In this case, under various conditions including a condition that a performance sound
is generated according to a target fundamental frequency or a condition that a performance
sound whose fundamental frequency is deviated from the target fundamental frequency
is generated, a performance sound is generated and the fundamental frequency thereof
is estimated. Under each of the conditions, while weights for the first similarity
and second similarity are varied, the third similarity between the probability density
function of a fundamental frequency and the probability density function of the target
fundamental frequency is calculated. A known decision/analysis technique is used to
balance the weights for the first similarity and second similarity so as to obtain
the third similarity that simplifies discrimination for deciding whether the fundamental
frequency of a performance sound and the target fundamental frequency correspond with
each other. Aside from the known decision/analysis technique, a technique known as
a neural network or a support vector machine (SVM) may be adopted.
[0069]
(2) In the aforesaid embodiment, instead of executing the similarity assessment processing
116 and correspondence decision processing 117, a marked peak may be selected from
values of the probability density function of a fundamental frequency obtained through
the fundamental frequency estimation processing 115. Based on a degree of correspondence
between a fundamental frequency relevant to the peak and a target fundamental frequency,
a decision may be made whether a performance has been conducted at a correct pitch.
[0070]
(3) Sample data of an acoustic signal obtained by recording an instrumental performance
that can be regarded as an exemplar may be used as composition data. Fundamental frequency
estimation processing may be performed on the composition data in order to obtain
a target fundamental frequency of a performance sound which a user should generate.
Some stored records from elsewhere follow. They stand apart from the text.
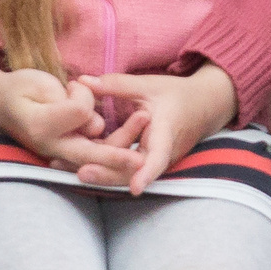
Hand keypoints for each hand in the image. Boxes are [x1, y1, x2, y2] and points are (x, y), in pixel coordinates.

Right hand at [0, 60, 142, 176]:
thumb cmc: (17, 89)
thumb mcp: (37, 83)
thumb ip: (66, 102)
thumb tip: (94, 123)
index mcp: (40, 125)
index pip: (78, 112)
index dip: (84, 95)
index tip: (76, 83)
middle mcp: (49, 146)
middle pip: (88, 153)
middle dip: (116, 157)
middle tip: (140, 160)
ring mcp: (57, 154)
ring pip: (93, 160)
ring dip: (119, 154)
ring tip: (143, 149)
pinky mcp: (66, 154)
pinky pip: (92, 159)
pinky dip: (111, 156)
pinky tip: (131, 151)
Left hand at [71, 64, 238, 193]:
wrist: (202, 107)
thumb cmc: (175, 94)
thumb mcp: (148, 85)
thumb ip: (115, 84)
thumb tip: (81, 80)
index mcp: (166, 132)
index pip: (158, 156)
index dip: (146, 173)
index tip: (135, 188)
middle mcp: (162, 153)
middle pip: (134, 171)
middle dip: (108, 175)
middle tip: (81, 173)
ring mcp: (153, 162)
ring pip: (125, 173)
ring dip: (99, 173)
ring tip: (67, 170)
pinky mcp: (143, 163)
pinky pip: (123, 168)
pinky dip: (102, 166)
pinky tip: (73, 164)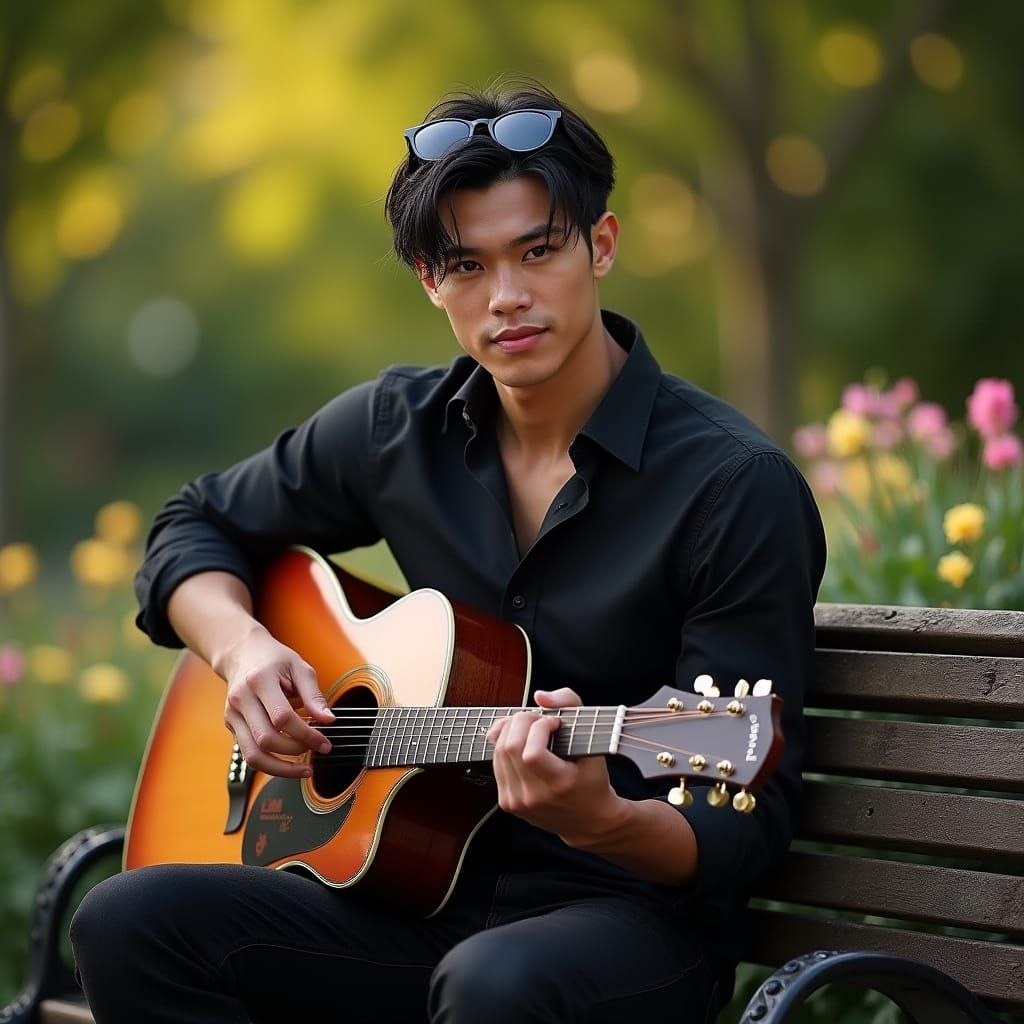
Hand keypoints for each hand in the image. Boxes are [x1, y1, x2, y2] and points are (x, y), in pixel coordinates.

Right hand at [220, 627, 335, 778]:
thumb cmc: (273, 659)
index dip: (306, 734)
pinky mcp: (231, 726)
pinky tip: (288, 761)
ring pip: (252, 756)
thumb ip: (314, 695)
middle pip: (266, 739)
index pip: (282, 717)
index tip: (324, 742)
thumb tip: (328, 720)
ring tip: (303, 769)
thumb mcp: (299, 667)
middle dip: (296, 751)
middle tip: (317, 750)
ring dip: (280, 768)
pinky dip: (270, 763)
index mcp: (259, 681)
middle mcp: (240, 700)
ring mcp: (232, 715)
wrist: (242, 653)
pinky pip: (248, 754)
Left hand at [485, 687, 628, 845]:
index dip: (539, 728)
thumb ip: (570, 705)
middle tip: (539, 720)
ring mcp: (517, 802)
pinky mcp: (507, 802)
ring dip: (512, 731)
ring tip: (531, 728)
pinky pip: (496, 763)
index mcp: (557, 786)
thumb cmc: (592, 778)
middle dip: (522, 722)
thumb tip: (539, 696)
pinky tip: (521, 742)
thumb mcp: (593, 741)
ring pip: (498, 752)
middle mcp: (533, 797)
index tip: (555, 723)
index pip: (531, 753)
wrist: (589, 820)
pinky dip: (505, 746)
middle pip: (509, 747)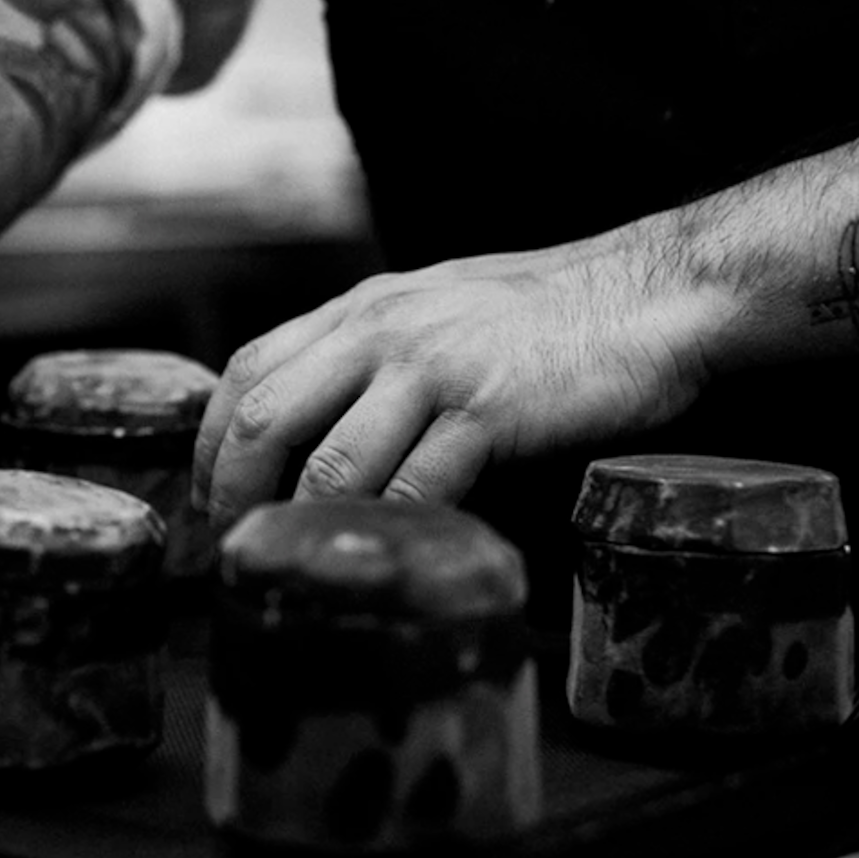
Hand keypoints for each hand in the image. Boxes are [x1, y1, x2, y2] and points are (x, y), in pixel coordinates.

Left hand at [192, 233, 721, 527]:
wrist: (654, 295)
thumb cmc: (550, 313)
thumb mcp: (437, 307)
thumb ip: (374, 351)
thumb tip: (317, 416)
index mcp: (362, 308)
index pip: (250, 367)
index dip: (211, 439)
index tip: (204, 493)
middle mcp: (381, 331)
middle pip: (266, 419)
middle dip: (234, 493)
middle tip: (233, 543)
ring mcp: (432, 369)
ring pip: (331, 463)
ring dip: (306, 525)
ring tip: (301, 562)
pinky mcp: (487, 410)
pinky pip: (416, 486)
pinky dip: (392, 530)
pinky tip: (386, 555)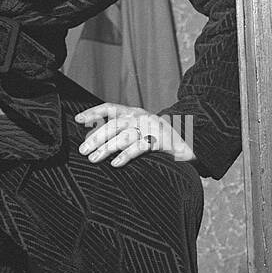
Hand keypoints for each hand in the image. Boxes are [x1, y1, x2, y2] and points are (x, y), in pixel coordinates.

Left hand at [75, 103, 195, 167]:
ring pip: (124, 136)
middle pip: (114, 124)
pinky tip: (116, 164)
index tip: (78, 120)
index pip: (110, 108)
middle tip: (83, 150)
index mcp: (135, 113)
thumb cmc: (162, 140)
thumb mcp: (141, 130)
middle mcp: (142, 117)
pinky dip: (126, 155)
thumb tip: (94, 140)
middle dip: (96, 136)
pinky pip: (140, 147)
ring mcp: (152, 128)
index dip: (93, 112)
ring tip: (94, 159)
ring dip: (107, 148)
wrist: (194, 142)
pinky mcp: (162, 141)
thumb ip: (122, 132)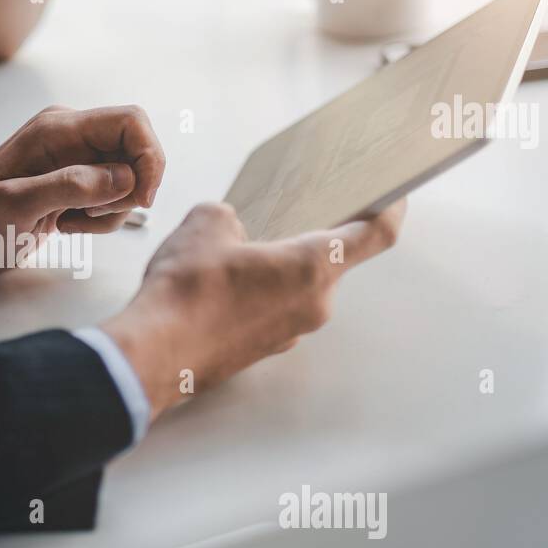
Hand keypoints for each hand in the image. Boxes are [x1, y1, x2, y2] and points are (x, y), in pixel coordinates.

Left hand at [0, 105, 164, 273]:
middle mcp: (72, 137)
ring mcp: (75, 159)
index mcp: (60, 129)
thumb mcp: (16, 205)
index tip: (142, 198)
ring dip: (111, 210)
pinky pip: (112, 196)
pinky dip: (100, 218)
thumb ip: (70, 186)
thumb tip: (124, 178)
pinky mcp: (75, 182)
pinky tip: (65, 224)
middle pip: (136, 151)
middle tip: (93, 216)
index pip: (132, 121)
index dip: (150, 157)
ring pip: (128, 179)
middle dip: (130, 191)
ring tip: (69, 222)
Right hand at [101, 199, 406, 421]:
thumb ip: (230, 216)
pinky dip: (257, 294)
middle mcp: (312, 306)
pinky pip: (273, 311)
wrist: (154, 353)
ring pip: (297, 288)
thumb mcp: (205, 223)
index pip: (376, 234)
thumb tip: (230, 229)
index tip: (393, 194)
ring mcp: (289, 333)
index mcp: (312, 268)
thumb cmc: (186, 295)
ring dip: (276, 268)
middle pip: (330, 261)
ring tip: (231, 254)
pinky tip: (218, 285)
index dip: (390, 207)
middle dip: (304, 237)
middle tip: (279, 216)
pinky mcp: (264, 349)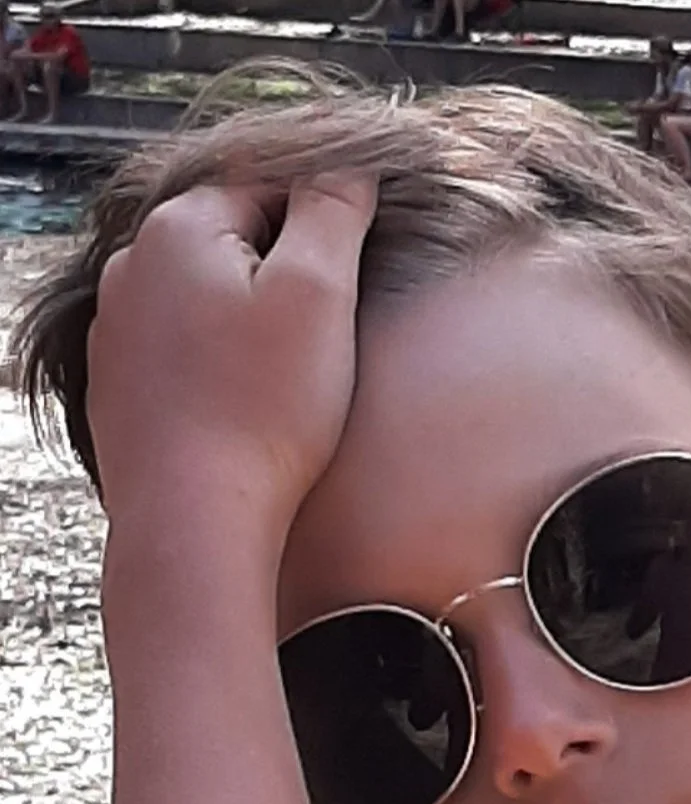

Specifically, in Fig. 1, aside from the fundamental frequency estimation processing
115 for estimating the fundamental frequency of a performance sound collected by the
sound collection unit 104, fundamental frequency estimation processing for estimating
the fundamental frequency of an exemplary performance sound using composition data
(sample data of the exemplary performance sound) for a performance position sampled
through the performance position control processing 112 is included. The fundamental
frequency of the exemplary performance sound estimated through the fundamental frequency
estimation processing is adopted as a target fundamental frequency. In this mode,
the performance sound of the exemplary performance may be collected by the sound collection
unit 104, and an acoustic signal sent from the sound collection unit 104 may be stored
as composition data of the exemplary performance in the composition memory unit 105.